Muito obrigada professora

É interessante refletir sobre quantas lembranças os objetos podem nos trazer. Arrumando a gaveta do armário do pequeno quarto que me recebe para as todas as atividades de leitura e escrita para as quais tenho tempo, encontrei, escondida, amarelada e já sem brilho, uma pequena foto da minha época de colégio.

O uniforme azul e branco, as meias brancas, o cabelo alinhado em um belo rabo de cavalo e o sorriso sem vontade. Essas fotos feitas anualmente pura e simplesmente para satisfazer o ego dos pais orgulhosos me faziam perder a paciência Gostava de estudar (aquilo que me interessava) e até de alguns professores, mas tirar fotos... Era como ficha policial, obrigação de ser rotulada e se eu já era estudante, não havia a necessidade de mostrar isso a ninguém.

Neste momento afastei a mesa, me acomodei melhor na cadeira antiga e me vi na foto. Justamente neste dia em que fui fotografada, dia de prova de recuperação de Literatura (todo mundo sabe o que é tirar nota quatro em literatura no ultimo bimestre do oitavo ano, não foi privilégio meu), a professora entrou as pressas, arrumando os óculos, apagando ligeiramente o quadro e lançando sobre a turma aquele último e enigmático olhar do ano. Aquele que não se consegue decifrar até se chegar à incógnita da nota lançada.

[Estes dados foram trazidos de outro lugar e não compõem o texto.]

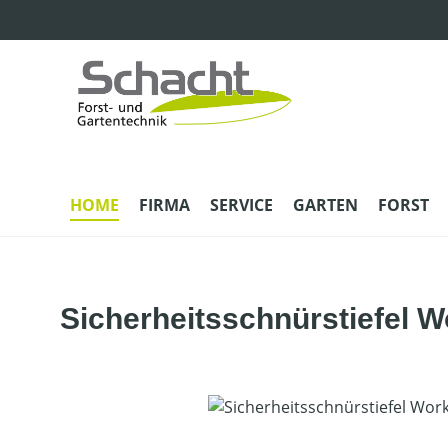
m Hauptinhalt springen
Zur Suche springen
Zur Hauptnavigation springen
HOME
FIRMA
SERVICE
GARTEN
FORST
Sicherheitsschnürstiefel W
Bildergalerie überspringen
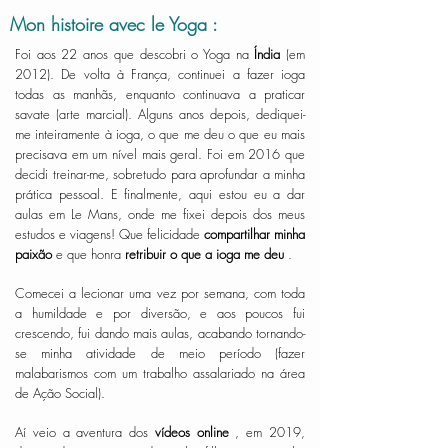
Mon histoire avec le Yoga :
Foi aos 22 anos que descobri o Yoga na
Índia
(em
2012). De volta à França, continuei a fazer ioga
todas as manhãs, enquanto continuava a praticar
savate (arte marcial). Alguns anos depois, dediquei-
me inteiramente à ioga, o que me deu o que eu mais
precisava em um nível mais geral. Foi em 2016 que
decidi treinar-me, sobretudo para aprofundar a minha
prática pessoal. E finalmente, aqui estou eu a dar
aulas em Le Mans, onde me fixei depois dos meus
estudos e viagens! Que felicidade
compartilhar minha
paixão
e que honra
retribuir o que a ioga me deu
.
Comecei a lecionar uma vez por semana, com toda
a humildade e por diversão, e aos poucos fui
crescendo, fui dando mais aulas, acabando tornando-
se minha atividade de meio período (fazer
malabarismos com um trabalho assalariado na área
de Ação Social).
Aí veio a aventura dos
vídeos online
, em 2019,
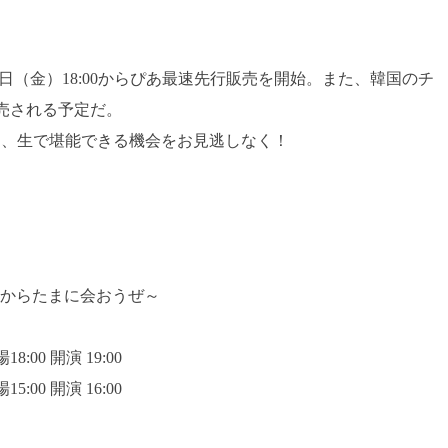
日（金）18:00からぴあ最速先行販売を開始。また、韓国のチ
時販売される予定だ。
楽を、生で堪能できる機会をお見逃しなく！
pan ～これからたまに会おうぜ～
:00 開演 19:00
0 開演 16:00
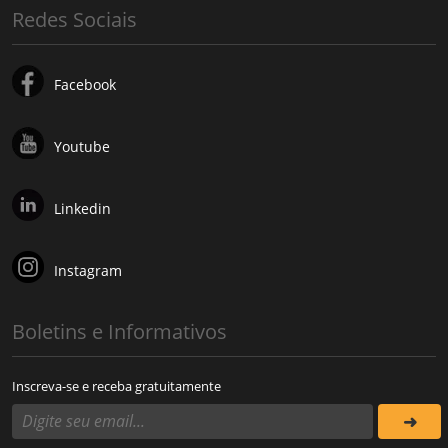
Redes Sociais
Facebook
Youtube
Linkedin
Instagram
Boletins e Informativos
Inscreva-se e receba gratuitamente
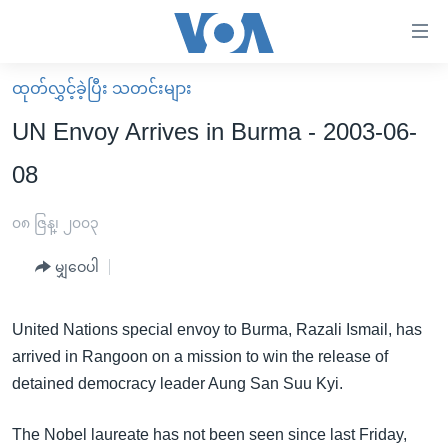
သုံး
ရ
လွယ်ကူ
ထုတ်လွှင့်ခဲ့ပြီး သတင်းများ
မူလစာမျက်နှာ
စေ
UN Envoy Arrives in Burma - 2003-06-
မြန်မာ
သည့်
08
ကမ္ဘာ့သတင်းများ
Link
ဗွီဒီယို
နိုင်ငံတကာ
၀၈ ဇြန္၊ ၂၀၀၃
များ
သတင်းလွတ်လပ်ခွင့်
အမေရိကန်
ပင်မ
မျှဝေပါ
ရပ်ဝန်းတခု လမ်းတခု အလွန်
တရုတ်
အကြောင်းအရာ
သို့
အင်္ဂလိပ်စာလေ့လာမယ်
အစ္စရေး-ပါလက်စတိုင်း
United Nations special envoy to Burma, Razali Ismail, has
ကျော်
arrived in Rangoon on a mission to win the release of
အပတ်စဉ်ကဏ္ဍများ
အမေရိကန်သုံးအီဒီယံ
ကြည့်
detained democracy leader Aung San Suu Kyi.
ရေဒီယိုနှင့်ရုပ်သံ အချက်အလက်များ
မကြေးမုံရဲ့ အင်္ဂလိပ်စာ
ရေဒီယို
ရန်
ပင်မ
ရေဒီယို/တီဗွီအစီအစဉ်
ရုပ်ရှင်ထဲက အင်္ဂလိပ်စာ
တီဗွီ
The Nobel laureate has not been seen since last Friday,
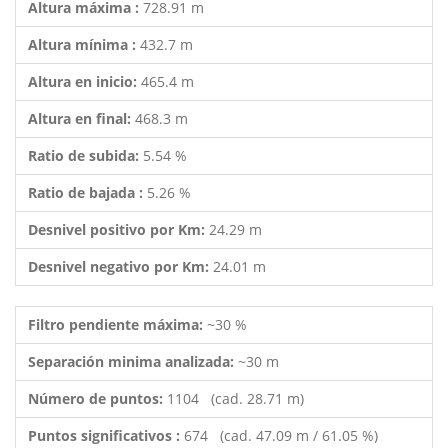
Altura máxima :
728.91 m
Altura mínima :
432.7 m
Altura en inicio:
465.4 m
Altura en final:
468.3 m
Ratio de subida:
5.54 %
Ratio de bajada :
5.26 %
Desnivel positivo por Km:
24.29 m
Desnivel negativo por Km:
24.01 m
Filtro pendiente máxima:
~30 %
Separación minima analizada:
~30 m
Número de puntos:
1104 (cad. 28.71 m)
Puntos significativos :
674 (cad. 47.09 m / 61.05 %)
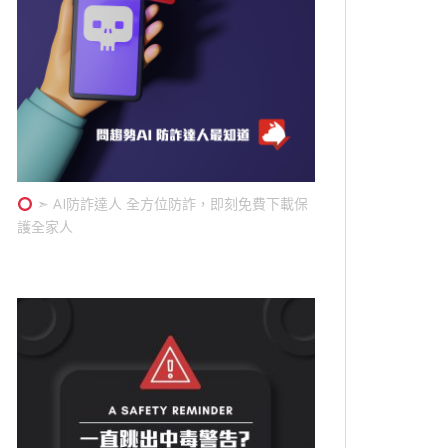
➣ AI防詐達人 全方位防詐，即刻免費下載保
護全家人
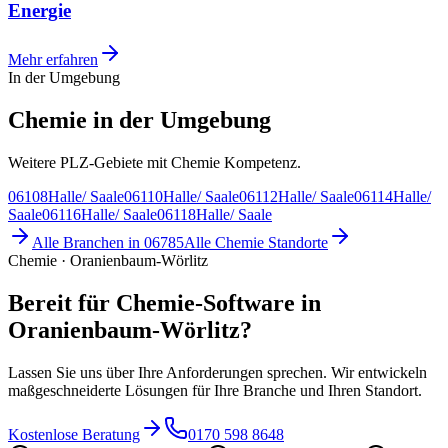
Energie
Mehr erfahren
In der Umgebung
Chemie in der Umgebung
Weitere PLZ-Gebiete mit Chemie Kompetenz.
06108
Halle/ Saale
06110
Halle/ Saale
06112
Halle/ Saale
06114
Halle/
Saale
06116
Halle/ Saale
06118
Halle/ Saale
Alle Branchen in
06785
Alle
Chemie
Standorte
Chemie · Oranienbaum-Wörlitz
Bereit für Chemie-Software in
Oranienbaum-Wörlitz?
Lassen Sie uns über Ihre Anforderungen sprechen. Wir entwickeln
maßgeschneiderte Lösungen für Ihre Branche und Ihren Standort.
Kostenlose Beratung
0170 598 8648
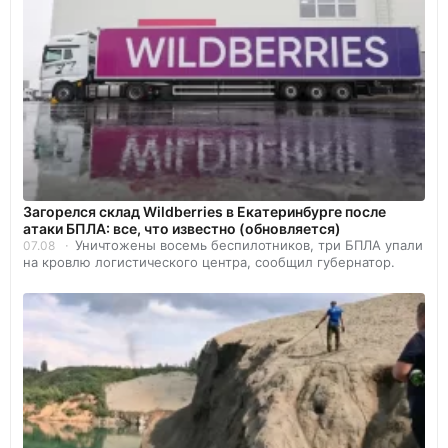
Загорелся склад Wildberries в Екатеринбурге после
атаки БПЛА: все, что известно (обновляется)
Уничтожены восемь беспилотников, три БПЛА упали
07.08
на кровлю логистического центра, сообщил губернатор.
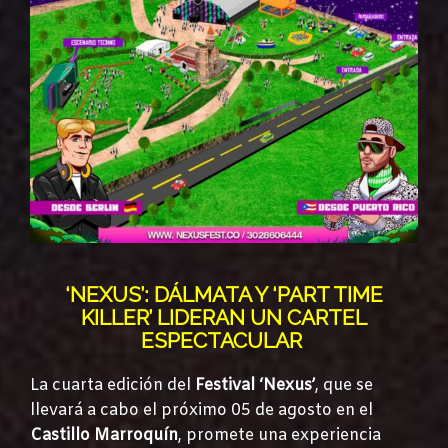
‘NEXUS’: DÁLMATA Y ‘PART TIME
KILLER’ LIDERAN UN CARTEL
ESPECTACULAR
La cuarta edición del
Festival ‘Nexus’
, que se
llevará a cabo el próximo 05 de agosto en el
Castillo Marroquín
, promete una experiencia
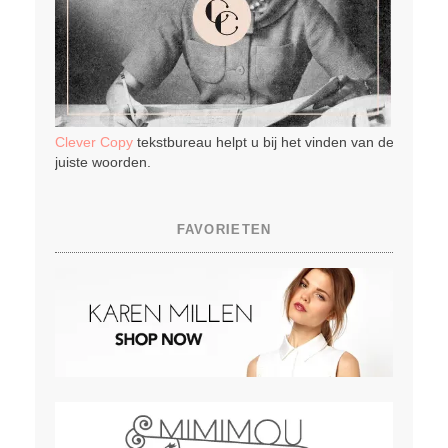
Clever Copy
tekstbureau helpt u bij het vinden van de
juiste woorden.
FAVORIETEN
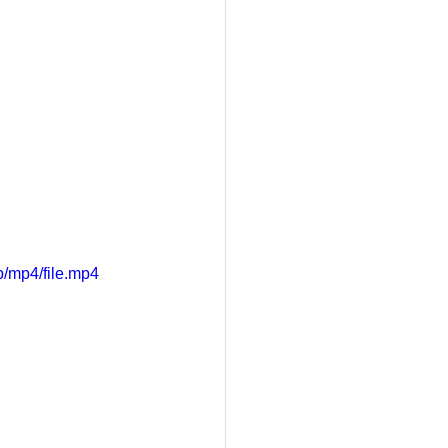
/mp4/file.mp4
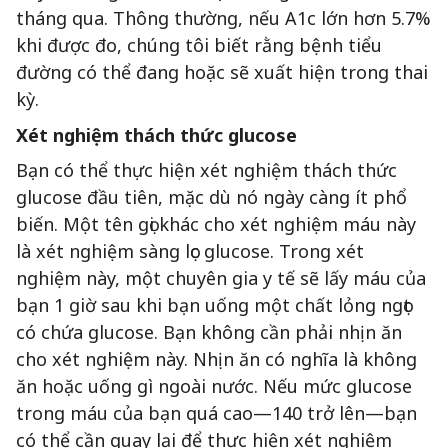
tháng qua. Thông thường, nếu A1c lớn hơn 5.7%
khi được đo, chúng tôi biết rằng bệnh tiểu
đường có thể đang hoặc sẽ xuất hiện trong thai
kỳ.
Xét nghiệm thách thức glucose
Bạn có thể thực hiện xét nghiệm thách thức
glucose đầu tiên, mặc dù nó ngày càng ít phổ
biến. Một tên gọi khác cho xét nghiệm máu này
là xét nghiệm sàng lọc glucose. Trong xét
nghiệm này, một chuyên gia y tế sẽ lấy máu của
bạn 1 giờ sau khi bạn uống một chất lỏng ngọt
có chứa glucose. Bạn không cần phải nhịn ăn
cho xét nghiệm này. Nhịn ăn có nghĩa là không
ăn hoặc uống gì ngoài nước. Nếu mức glucose
trong máu của bạn quá cao—140 trở lên—bạn
có thể cần quay lại để thực hiện xét nghiệm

Ela chegava e entregava as provas viradas ao contrário, para que aguardássemos suas orientações antes de começar. Não tinha nenhuma aparência além da de mulher simples e muito sofrida, que usava os mesmos óculos quebrados dos dois anos anteriores. O sinal tocou. Tocou o mais estridente que pode, acordando-nos para a última e fulcral tarefa a ser realizada aquele ano. Ao olhar a primeira questão distraidamente me deparei com um vocábulo novo. ( será que foram as duas aulas que faltei?) Assim timidamente chamei a professora. Professora... O que é mito?

Sorrindo e andando silenciosamente ela se aproximou. Mito, menina, são narrativas, histórias contadas por grupos, e que são passadas de geração a geração cridas como verdadeiras. Ou, pode ser simplesmente, uma idéia falsa, torcedora da realidade. Ative-me à última definição, parei, olhei bem para a ela e disse Professora... Percebo que, no geral, os professores ganham muito pouco e são pouco reconhecidos pelo que fazem. Isso quer dizer que é mito um professor bem sucedido não é?

Ela abaixou próximo à cadeira onde eu estava sentada e disse olhando para mim: Não menina! Somos muito bem sucedidos. Mais do que você pensa. Realização e sucesso é ver cada um de vocês voltarem à escola com o correr dos anos, realizados e tirando proveito do que deixamos. Quando vocês retornam ao colégio ou quando mandam noticias de suas carreiras, seus mestrados, suas famílias suas conquistas, somos as pessoas mais bem sucedidas e felizes, tendo contribuído para a melhora da realidade de cada um de vocês. Isto não é mito. O brilho que o aprendizado ressalta no olhar de vocês, não é algo em que se acredita. É algo que se vê claramente todos os dias.

Desta vez, fui eu a sorrir. A força daquela mulher que enfrentava toda a dificuldade para sair do morro onde morava e chegar ao asfalto onde a escola estava situada, e dar o seu melhor a despeito da falta de apoio que recebia, me desconcertou. Enquanto ela se afastava eu iniciava a prova. Sua resposta tão convicta permeou as linhas do papel e os pensamentos perdidos. Seu exemplo de vida também.

Não me lembro mais da nota que tirei, mas as suas palavras ficaram uma a uma na memória. Intactas como aquela foto. Intactas como a vontade e a dedicação daquela professora. Ela cresceu, fora inclusa, e agora ajudava também a incluir. Aprendi muito bem. Nossa realidade também é a realidade do outro. O mito do nosso sucesso também é a participação na construção do sucesso de alguém. Isso é melhor que conhecer um novo vocábulo.

A foto volta à gaveta. As atividades retomadas, lição aprendida. Muito obrigada professora.